▶ [SOURCE MATERIAL]
===============

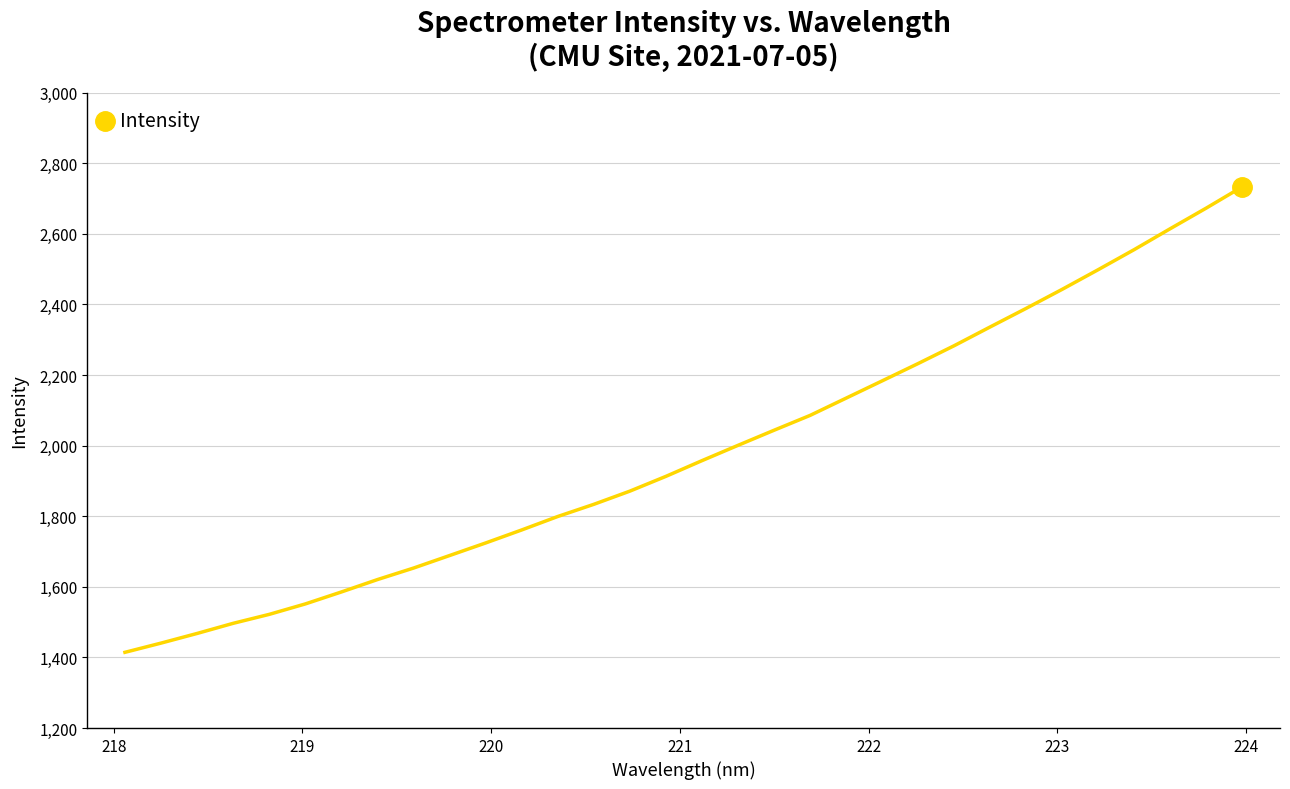

What is the smallest value displayed?

1414.5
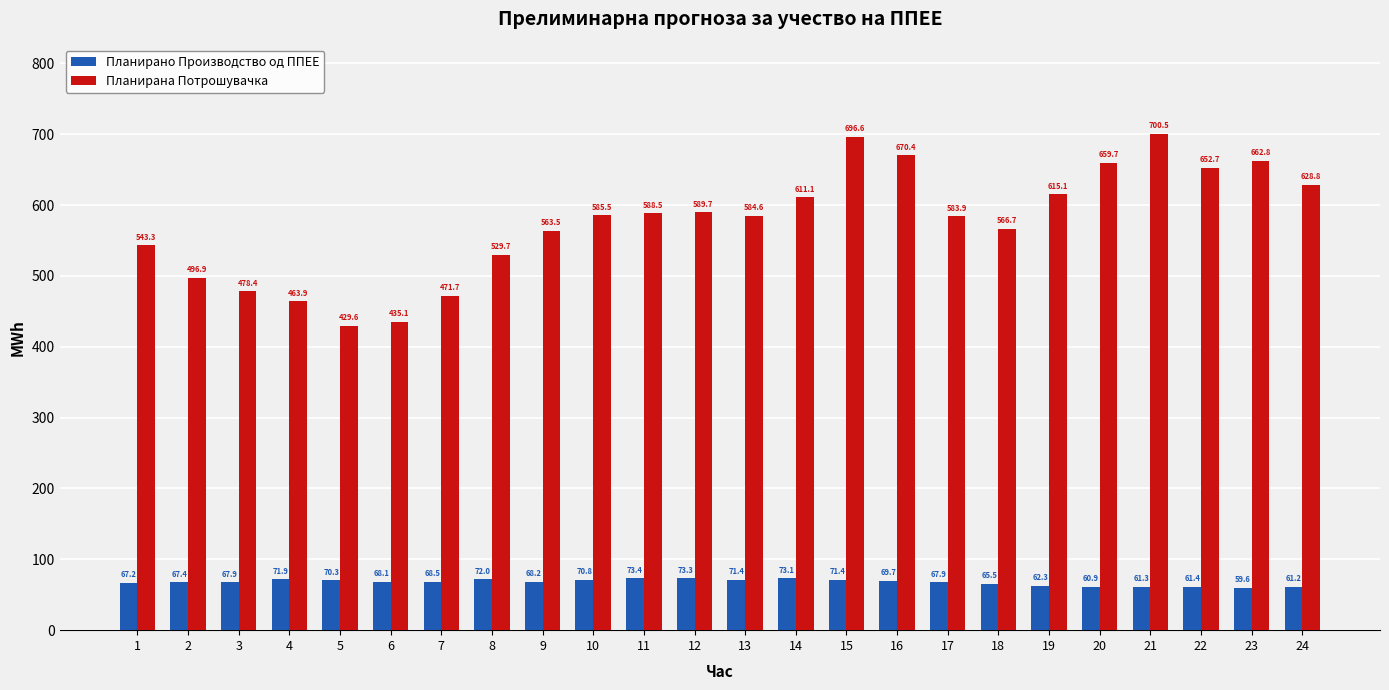

Which label corresponds to the largest value in the chart?

21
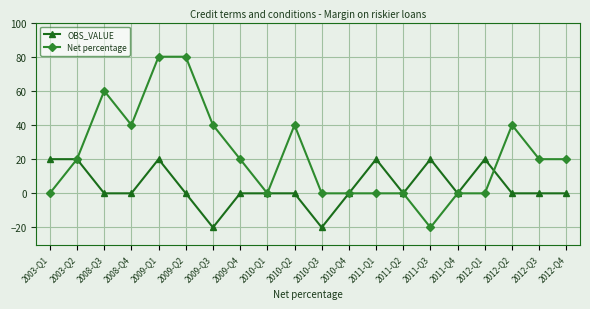

Reading left to right, list all the values displayed in this chart.

OBS_VALUE: 2003-Q1=20	2003-Q2=20	2008-Q3=0	2008-Q4=0	2009-Q1=20	2009-Q2=0	2009-Q3=-20	2009-Q4=0	2010-Q1=0	2010-Q2=0	2010-Q3=-20	2010-Q4=0	2011-Q1=20	2011-Q2=0	2011-Q3=20	2011-Q4=0	2012-Q1=20	2012-Q2=0	2012-Q3=0	2012-Q4=0
Net percentage: 2003-Q1=0	2003-Q2=20	2008-Q3=60	2008-Q4=40	2009-Q1=80	2009-Q2=80	2009-Q3=40	2009-Q4=20	2010-Q1=0	2010-Q2=40	2010-Q3=0	2010-Q4=0	2011-Q1=0	2011-Q2=0	2011-Q3=-20	2011-Q4=0	2012-Q1=0	2012-Q2=40	2012-Q3=20	2012-Q4=20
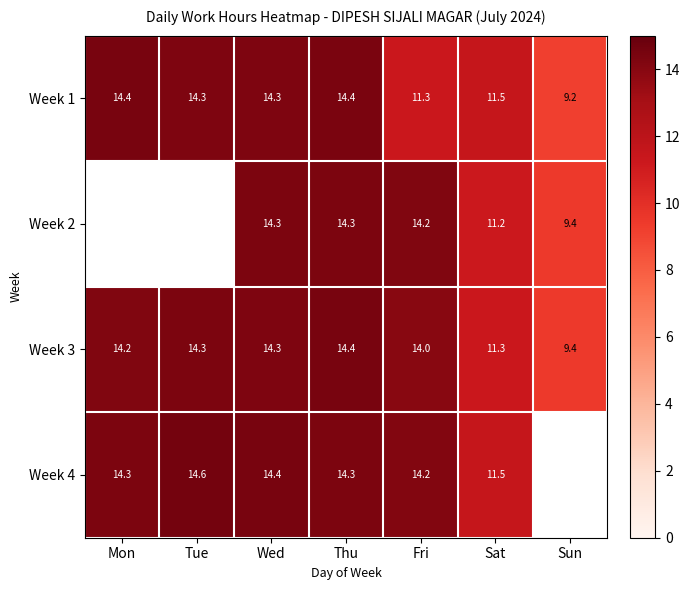

Is the value of Week 2 at Wed greater than the value of Week 3 at Mon?

Yes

===============

▶ [GOAL OF THE EXERCISE] Rewrite the lines from the one containing "Reading left to" up to and including the last line, with "chart" changed to "graph" and nothing else altered. Omit the pictures.

▶ [SOLUTION FOR THIS PROBLEM]
Reading left to right, list all the values displayed in this graph.

OBS_VALUE: 2003-Q1=20	2003-Q2=20	2008-Q3=0	2008-Q4=0	2009-Q1=20	2009-Q2=0	2009-Q3=-20	2009-Q4=0	2010-Q1=0	2010-Q2=0	2010-Q3=-20	2010-Q4=0	2011-Q1=20	2011-Q2=0	2011-Q3=20	2011-Q4=0	2012-Q1=20	2012-Q2=0	2012-Q3=0	2012-Q4=0
Net percentage: 2003-Q1=0	2003-Q2=20	2008-Q3=60	2008-Q4=40	2009-Q1=80	2009-Q2=80	2009-Q3=40	2009-Q4=20	2010-Q1=0	2010-Q2=40	2010-Q3=0	2010-Q4=0	2011-Q1=0	2011-Q2=0	2011-Q3=-20	2011-Q4=0	2012-Q1=0	2012-Q2=40	2012-Q3=20	2012-Q4=20

Is the value of Week 2 at Wed greater than the value of Week 3 at Mon?

Yes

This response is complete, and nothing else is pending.